Las condiciones económicas del arrendamiento también constituyen un terreno abonado para prácticas que pueden producir incumplimientos contractuales como la petición de intereses abusivos por los retrasos en el pago de la renta mensual o de indemnizaciones contrarias a la ley cuando es la parte inquilina quien quiere dejar la vivienda anticipadamente. Entre las situaciones que también se dan se encuentran el no aceptar la recepción de las llaves por parte del propietario para evitar devolver la fianza, no hacer recibos cuando la renta de alquiler se paga en efectivo, actualizar la renta o repercutir gastos cuando no hay pacto expreso en el contrato, reclamar daños de la vivienda sin justificar que han sido ocasionados por el inquilino o, incluso, obligar a devolver la vivienda pintada.
ARAG Inquilino
Por estos motivos nace ARAG Inquilino, una póliza de Defensa Jurídica que ofrece la revisión y la redacción de documentos relacionados con el alquiler de la vivienda habitual (comunicaciones relacionadas con obras, reparaciones y mantenimiento del piso, ruidos, subida del alquiler, entrega de llaves…). Como se puede hacer el alta antes de la firma del alquiler, las personas aseguradas pueden tener asesoramiento desde el primer momento, incluso para revisar el propio contrato. También incluye la garantía de adelanto de la fianza en los casos que no se haga la devolución por la propiedad cuando está obligada a hacerlo.

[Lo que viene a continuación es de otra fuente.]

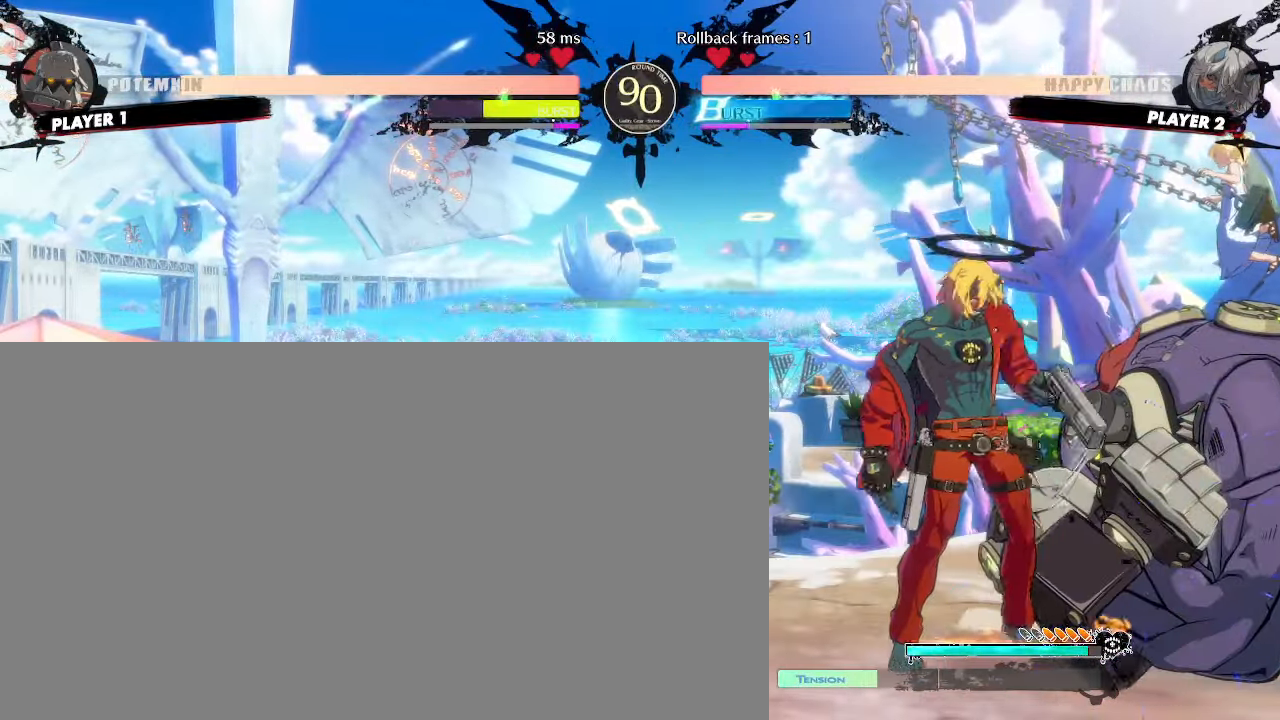
{"buttons": [], "events": []}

En ARAG son conscientes que se pueden presentar situaciones más complejas relacionadas con posibles daños a los bienes dentro de la vivienda, daños a otros vecinos o vecinas, discrepancias en contratos de suministros y servicios (mudanzas o reparación de electrodomésticos, por ejemplo), seguros, etc. Para ayudar a resolver estas dudas y los posibles conflictos relacionados con estas cuestiones, ARAG Inquilino tiene una modalidad Plus que incluye la defensa de la responsabilidad penal, la defensa suplementaría de la responsabilidad civil y la relacionada con trámites administrativos.